HumanIPO reported earlier this week on the DoT considering further cuts to the e-tolling tariffs.
In a statement, OUTA said further cuts to the e-tolling tariffs are cause for more concern as the cuts come with more problems and questions.
“The first concern with a reduction in e-toll tariffs at this stage, is why now? Where was this money going to go in the first place? Have the collection costs suddenly been reduced or is this a case of trying to force a thinner edge of the wedge into the door of public acceptance?” asked OUTA.
“Sugar coating the pill now merely prolongs that pain that society will have to endure later, unless of course there will be more transfers from treasury under renegotiation of the contracts to significantly reduce the costs of collection.”
Wayne Duvenage, chairperson of OUTA, said the authorities must realise their tactic is not fooling the public.

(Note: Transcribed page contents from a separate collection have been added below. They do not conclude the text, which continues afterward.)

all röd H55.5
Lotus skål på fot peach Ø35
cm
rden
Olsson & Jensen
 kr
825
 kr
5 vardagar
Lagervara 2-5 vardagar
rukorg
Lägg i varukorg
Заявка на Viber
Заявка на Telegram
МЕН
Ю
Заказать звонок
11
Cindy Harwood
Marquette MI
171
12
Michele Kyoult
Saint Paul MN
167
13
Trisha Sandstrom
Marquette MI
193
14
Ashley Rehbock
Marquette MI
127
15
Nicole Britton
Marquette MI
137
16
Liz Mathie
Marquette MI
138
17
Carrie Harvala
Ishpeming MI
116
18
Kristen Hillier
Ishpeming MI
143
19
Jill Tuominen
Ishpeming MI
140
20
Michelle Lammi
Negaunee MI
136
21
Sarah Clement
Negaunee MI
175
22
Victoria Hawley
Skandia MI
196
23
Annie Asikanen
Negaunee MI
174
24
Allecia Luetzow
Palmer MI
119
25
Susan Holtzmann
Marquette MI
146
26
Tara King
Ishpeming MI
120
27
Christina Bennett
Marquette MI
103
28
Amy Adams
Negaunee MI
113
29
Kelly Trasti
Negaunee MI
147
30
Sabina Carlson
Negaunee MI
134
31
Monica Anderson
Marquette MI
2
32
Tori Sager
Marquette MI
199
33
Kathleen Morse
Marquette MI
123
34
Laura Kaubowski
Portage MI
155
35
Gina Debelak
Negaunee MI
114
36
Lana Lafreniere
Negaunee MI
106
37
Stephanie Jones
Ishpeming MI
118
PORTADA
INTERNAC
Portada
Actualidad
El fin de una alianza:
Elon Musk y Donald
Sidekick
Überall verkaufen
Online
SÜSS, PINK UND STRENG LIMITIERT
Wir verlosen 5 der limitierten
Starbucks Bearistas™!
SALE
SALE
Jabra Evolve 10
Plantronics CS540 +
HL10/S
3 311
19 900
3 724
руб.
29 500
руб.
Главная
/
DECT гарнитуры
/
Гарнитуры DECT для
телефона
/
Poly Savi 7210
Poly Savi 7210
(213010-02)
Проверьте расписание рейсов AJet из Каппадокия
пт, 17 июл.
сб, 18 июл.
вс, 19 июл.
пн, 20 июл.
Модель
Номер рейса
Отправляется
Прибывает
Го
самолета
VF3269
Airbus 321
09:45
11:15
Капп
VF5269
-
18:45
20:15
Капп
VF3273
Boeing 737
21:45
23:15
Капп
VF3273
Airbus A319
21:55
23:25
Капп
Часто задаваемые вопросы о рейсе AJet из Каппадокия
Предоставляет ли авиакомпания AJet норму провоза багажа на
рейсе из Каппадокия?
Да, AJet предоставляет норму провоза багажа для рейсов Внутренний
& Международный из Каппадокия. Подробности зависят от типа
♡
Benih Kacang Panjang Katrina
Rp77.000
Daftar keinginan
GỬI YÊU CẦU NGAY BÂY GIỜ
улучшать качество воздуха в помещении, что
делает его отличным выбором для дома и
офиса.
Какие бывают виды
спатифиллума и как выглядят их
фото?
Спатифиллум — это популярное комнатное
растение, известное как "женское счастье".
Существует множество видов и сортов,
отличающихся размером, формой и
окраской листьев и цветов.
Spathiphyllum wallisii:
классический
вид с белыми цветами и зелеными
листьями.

“They know the rate of today is not the rate of tomorrow. They know it is the inefficiency of a system that is saddled with high costs of e-toll collection which enriches foreign and local companies, all of which does not disappear through a temporary reduction in the e-toll tariffs or any other enticement tactics that SANRAL will deploy in the coming months,” said Duvenage.
OUTA said it is “extremely worrying” watching society’s rejection and uprising against governments taking their people for granted, such as Brazil, Egypt and Turkey.
OUTA believes it is a possibility of similar mass protest action occurring in South Africa, which will be detrimental to investor confidence and the country’s economy.
“We trust the minister of transport (Ben Martins) will apply his mind to the past and recent round of public submissions and that he will indeed hear the thunderous call from all sectors of society for an alternative to e-tolls,” said Duvenage.